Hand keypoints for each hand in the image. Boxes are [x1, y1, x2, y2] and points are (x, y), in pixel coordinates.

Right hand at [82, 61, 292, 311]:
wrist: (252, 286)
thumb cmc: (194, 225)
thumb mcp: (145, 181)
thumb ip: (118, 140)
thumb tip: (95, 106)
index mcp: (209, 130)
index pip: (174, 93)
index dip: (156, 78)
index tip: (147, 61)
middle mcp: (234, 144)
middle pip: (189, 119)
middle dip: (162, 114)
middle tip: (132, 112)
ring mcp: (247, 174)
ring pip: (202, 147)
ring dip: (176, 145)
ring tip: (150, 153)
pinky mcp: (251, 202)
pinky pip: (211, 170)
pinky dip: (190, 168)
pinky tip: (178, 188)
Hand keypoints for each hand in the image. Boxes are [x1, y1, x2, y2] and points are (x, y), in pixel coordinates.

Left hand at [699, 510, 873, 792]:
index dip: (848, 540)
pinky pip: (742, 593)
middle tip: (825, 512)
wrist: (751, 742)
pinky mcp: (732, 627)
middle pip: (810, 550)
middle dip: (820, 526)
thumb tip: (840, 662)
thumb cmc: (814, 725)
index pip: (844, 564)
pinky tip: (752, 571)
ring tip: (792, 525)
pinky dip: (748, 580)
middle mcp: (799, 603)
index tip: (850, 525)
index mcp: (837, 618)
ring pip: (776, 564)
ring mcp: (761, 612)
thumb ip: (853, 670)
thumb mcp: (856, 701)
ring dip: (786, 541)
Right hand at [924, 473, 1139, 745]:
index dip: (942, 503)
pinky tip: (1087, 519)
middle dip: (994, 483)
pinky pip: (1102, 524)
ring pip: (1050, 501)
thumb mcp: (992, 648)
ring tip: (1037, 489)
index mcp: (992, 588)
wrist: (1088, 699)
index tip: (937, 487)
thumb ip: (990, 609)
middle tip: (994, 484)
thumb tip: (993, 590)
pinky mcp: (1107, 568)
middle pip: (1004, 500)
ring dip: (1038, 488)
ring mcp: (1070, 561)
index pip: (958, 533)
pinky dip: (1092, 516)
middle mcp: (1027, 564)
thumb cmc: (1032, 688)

● ● ● ●

Aim of the task: Send back the complete set of entries, exactly as shown above.

Answer to the exercise:
Hand keypoints for each hand in the image. Boxes are [x1, y1, x2, y2] and points are (x, y), in pixel coordinates.

Right hand at [82, 61, 292, 311]:
wrist: (252, 286)
thumb cmc: (194, 225)
thumb mcp: (145, 181)
thumb ip: (118, 140)
thumb tip: (95, 106)
index mcp: (209, 130)
index pip: (174, 93)
index dip: (156, 78)
index tip: (147, 61)
middle mcp: (234, 144)
middle pip: (189, 119)
middle dip: (162, 114)
middle tip: (132, 112)
ring mcp: (247, 174)
ring pip: (202, 147)
ring dip: (176, 145)
ring tip: (150, 153)
pinky mcp: (251, 202)
pinky pip: (211, 170)
pinky dip: (190, 168)
pinky tip: (178, 188)
Hand keypoints for each hand in the image. Boxes are [x1, y1, x2, y2] and points are (x, y), in pixel coordinates.

Left hand at [699, 510, 873, 792]:
index dip: (848, 540)
pinky pip: (742, 593)
middle tip: (825, 512)
wrist: (751, 742)
pinky mcp: (732, 627)
middle pip: (810, 550)
middle dip: (820, 526)
thumb tip: (840, 662)
thumb cmc: (814, 725)
index pip: (844, 564)
pinky tip: (752, 571)
ring tip: (792, 525)
pinky dip: (748, 580)
middle mcp: (799, 603)
index tip: (850, 525)
index mcp: (837, 618)
ring pip: (776, 564)
ring mcp: (761, 612)
thumb ip: (853, 670)
thumb mcp: (856, 701)
ring dip: (786, 541)
Right hand at [924, 473, 1139, 745]:
index dip: (942, 503)
pinky tip: (1087, 519)
middle dip: (994, 483)
pinky pip: (1102, 524)
ring pip: (1050, 501)
thumb mcp: (992, 648)
ring tip: (1037, 489)
index mcp: (992, 588)
wrist: (1088, 699)
index tip: (937, 487)
thumb ip: (990, 609)
middle tip: (994, 484)
thumb tip: (993, 590)
pinky mcp: (1107, 568)
middle pip: (1004, 500)
ring dip: (1038, 488)
ring mcp: (1070, 561)
index pip: (958, 533)
pinky dip: (1092, 516)
middle mcp: (1027, 564)
thumb cmc: (1032, 688)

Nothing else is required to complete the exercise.